The irony, too, as he spoke against a backdrop along the indoor practice field at Virginia Mason Athletic Center, is that it’s a near-identical setup to when he’d speak Wednesdays at TCO Performance Center last season as the Vikings’ starter.
“I’m very, very grateful for the time I spent there, all the people that I created relationships with … but I am very excited to be here," Darnold said when asked about his time with the Vikings.
Seven years and five teams since he was drafted No. 3 overall in 2018 by the Jets, Darnold has found a home in Seattle for at least the next few years after signing a three-year, $100.5-million deal with the Seahawks in March as the Vikings committed to quarterback J.J. McCarthy taking the reins in 2025.

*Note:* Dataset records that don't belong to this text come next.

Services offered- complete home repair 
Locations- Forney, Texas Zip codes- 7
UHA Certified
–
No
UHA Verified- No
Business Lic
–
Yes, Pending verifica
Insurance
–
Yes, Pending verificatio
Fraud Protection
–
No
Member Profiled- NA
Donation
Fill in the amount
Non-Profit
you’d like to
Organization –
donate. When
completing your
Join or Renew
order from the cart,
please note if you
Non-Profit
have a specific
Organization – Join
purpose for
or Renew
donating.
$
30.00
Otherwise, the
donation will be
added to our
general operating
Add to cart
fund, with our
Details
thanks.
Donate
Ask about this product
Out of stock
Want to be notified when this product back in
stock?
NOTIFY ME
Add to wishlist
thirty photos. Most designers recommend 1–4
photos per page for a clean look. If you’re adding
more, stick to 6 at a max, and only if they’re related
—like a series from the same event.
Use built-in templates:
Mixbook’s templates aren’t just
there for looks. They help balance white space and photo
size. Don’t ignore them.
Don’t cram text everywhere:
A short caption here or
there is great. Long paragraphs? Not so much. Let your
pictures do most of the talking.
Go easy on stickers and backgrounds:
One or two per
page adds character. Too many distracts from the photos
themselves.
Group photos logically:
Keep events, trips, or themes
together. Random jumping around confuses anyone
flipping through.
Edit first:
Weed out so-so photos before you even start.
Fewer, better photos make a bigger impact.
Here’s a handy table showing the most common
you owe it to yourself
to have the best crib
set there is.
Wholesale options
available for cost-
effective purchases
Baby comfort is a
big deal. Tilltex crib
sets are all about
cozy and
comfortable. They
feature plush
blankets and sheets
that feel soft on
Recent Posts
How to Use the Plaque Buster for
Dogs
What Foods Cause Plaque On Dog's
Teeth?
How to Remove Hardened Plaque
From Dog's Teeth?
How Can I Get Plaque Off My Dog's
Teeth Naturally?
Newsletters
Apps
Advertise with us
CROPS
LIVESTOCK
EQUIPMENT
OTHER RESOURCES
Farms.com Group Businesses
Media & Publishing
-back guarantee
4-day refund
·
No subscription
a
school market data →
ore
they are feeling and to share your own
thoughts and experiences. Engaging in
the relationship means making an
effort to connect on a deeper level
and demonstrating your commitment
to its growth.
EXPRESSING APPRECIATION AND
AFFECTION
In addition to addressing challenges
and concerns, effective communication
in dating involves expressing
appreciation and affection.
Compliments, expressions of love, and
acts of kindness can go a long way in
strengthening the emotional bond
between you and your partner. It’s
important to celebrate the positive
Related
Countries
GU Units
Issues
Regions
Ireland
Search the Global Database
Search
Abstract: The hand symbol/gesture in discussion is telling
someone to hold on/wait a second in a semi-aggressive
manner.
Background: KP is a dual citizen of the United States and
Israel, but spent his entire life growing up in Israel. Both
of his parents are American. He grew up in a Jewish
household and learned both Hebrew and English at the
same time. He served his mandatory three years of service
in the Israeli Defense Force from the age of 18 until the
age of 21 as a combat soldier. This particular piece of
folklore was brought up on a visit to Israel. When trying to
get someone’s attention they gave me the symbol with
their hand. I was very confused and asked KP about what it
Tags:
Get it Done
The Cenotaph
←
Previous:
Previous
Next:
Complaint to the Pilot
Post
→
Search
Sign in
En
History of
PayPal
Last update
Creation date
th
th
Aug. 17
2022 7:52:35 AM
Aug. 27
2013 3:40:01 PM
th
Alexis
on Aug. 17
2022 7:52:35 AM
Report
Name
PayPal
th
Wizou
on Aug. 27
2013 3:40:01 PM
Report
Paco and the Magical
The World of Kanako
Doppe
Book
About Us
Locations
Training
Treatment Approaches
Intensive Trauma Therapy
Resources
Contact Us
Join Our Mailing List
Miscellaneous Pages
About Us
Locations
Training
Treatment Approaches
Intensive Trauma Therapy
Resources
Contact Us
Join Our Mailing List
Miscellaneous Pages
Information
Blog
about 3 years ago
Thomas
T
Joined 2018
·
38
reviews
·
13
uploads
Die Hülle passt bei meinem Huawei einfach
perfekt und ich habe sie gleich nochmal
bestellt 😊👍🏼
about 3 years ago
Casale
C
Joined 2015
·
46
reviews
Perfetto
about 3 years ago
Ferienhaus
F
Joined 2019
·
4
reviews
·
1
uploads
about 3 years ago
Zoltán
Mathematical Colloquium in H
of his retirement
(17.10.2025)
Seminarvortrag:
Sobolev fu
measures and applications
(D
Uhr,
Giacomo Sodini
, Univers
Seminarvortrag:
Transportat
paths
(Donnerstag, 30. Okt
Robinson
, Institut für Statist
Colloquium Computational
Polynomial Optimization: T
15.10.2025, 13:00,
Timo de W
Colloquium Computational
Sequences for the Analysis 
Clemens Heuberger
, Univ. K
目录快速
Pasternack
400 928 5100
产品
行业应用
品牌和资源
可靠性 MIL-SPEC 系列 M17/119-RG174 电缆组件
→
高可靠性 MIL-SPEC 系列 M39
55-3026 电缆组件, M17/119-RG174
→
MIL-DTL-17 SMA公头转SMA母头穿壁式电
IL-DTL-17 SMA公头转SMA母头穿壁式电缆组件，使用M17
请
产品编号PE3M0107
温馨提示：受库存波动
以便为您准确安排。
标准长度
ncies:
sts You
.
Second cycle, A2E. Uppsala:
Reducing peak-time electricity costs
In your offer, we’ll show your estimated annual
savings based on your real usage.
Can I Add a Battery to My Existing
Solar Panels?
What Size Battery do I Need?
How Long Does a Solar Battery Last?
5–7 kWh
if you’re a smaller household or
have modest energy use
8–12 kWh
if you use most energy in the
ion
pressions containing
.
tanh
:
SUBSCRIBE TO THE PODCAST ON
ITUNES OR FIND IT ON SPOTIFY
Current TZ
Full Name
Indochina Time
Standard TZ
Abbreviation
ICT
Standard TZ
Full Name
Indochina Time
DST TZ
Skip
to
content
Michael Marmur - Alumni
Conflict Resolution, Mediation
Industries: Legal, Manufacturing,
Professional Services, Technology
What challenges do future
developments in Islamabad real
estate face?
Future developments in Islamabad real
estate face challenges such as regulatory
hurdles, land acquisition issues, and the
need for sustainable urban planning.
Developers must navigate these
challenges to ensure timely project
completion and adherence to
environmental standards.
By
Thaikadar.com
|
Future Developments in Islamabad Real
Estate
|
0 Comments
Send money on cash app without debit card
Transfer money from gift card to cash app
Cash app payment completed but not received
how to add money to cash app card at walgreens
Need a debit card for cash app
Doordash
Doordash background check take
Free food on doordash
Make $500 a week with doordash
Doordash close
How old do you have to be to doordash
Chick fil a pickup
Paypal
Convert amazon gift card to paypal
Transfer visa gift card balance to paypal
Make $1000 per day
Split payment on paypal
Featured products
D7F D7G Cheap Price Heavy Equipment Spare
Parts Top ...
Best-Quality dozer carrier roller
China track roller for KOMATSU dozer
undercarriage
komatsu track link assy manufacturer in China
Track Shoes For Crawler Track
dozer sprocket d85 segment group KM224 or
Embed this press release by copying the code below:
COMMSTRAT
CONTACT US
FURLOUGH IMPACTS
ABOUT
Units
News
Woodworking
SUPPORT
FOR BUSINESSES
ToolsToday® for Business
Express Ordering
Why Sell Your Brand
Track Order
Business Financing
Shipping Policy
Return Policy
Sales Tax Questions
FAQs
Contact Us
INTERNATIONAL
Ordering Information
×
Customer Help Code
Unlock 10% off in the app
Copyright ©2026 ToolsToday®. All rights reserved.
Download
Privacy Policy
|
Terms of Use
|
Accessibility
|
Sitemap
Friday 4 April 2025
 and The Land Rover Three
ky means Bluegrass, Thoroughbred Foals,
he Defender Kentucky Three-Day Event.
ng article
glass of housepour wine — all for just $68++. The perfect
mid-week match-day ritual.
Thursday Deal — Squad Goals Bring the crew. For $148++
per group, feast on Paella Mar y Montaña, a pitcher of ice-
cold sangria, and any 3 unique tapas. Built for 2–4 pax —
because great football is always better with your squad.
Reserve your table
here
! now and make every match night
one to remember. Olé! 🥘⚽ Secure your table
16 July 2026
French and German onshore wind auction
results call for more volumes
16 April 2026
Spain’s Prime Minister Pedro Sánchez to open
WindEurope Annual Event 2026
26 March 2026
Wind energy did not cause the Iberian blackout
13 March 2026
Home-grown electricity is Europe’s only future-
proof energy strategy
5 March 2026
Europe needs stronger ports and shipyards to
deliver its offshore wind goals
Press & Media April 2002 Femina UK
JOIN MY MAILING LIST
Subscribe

Darnold’s early career story is the type the Vikings are trying to avoid with McCarthy — who won’t play Sunday after spending the week in the concussion protocol — and is an example of Vikings coach Kevin O’Connell’s oft-recited mantra about organizations failing young quarterbacks before quarterbacks fail them.
“He just needed the right place, the right fit, the right opportunity,” Vikings offensive coordinator Wes Phillips said Tuesday. “Sometimes players aren’t the player that they end up being. It’s not a knock on the Jets when he first went in the league. I don’t know that he was that player then. Players learn lessons in this league. They grow, they mature if given an opportunity to stick around. Some of them just need a little bit more time.”
In Seattle, Darnold, 28, seems on the verge of completing his hero’s journey that started as a promising prospect out of the University of Southern California with the Jets. His rebirth occurred somewhere between Carolina and San Francisco after he turned from a heralded young quarterback into a backup.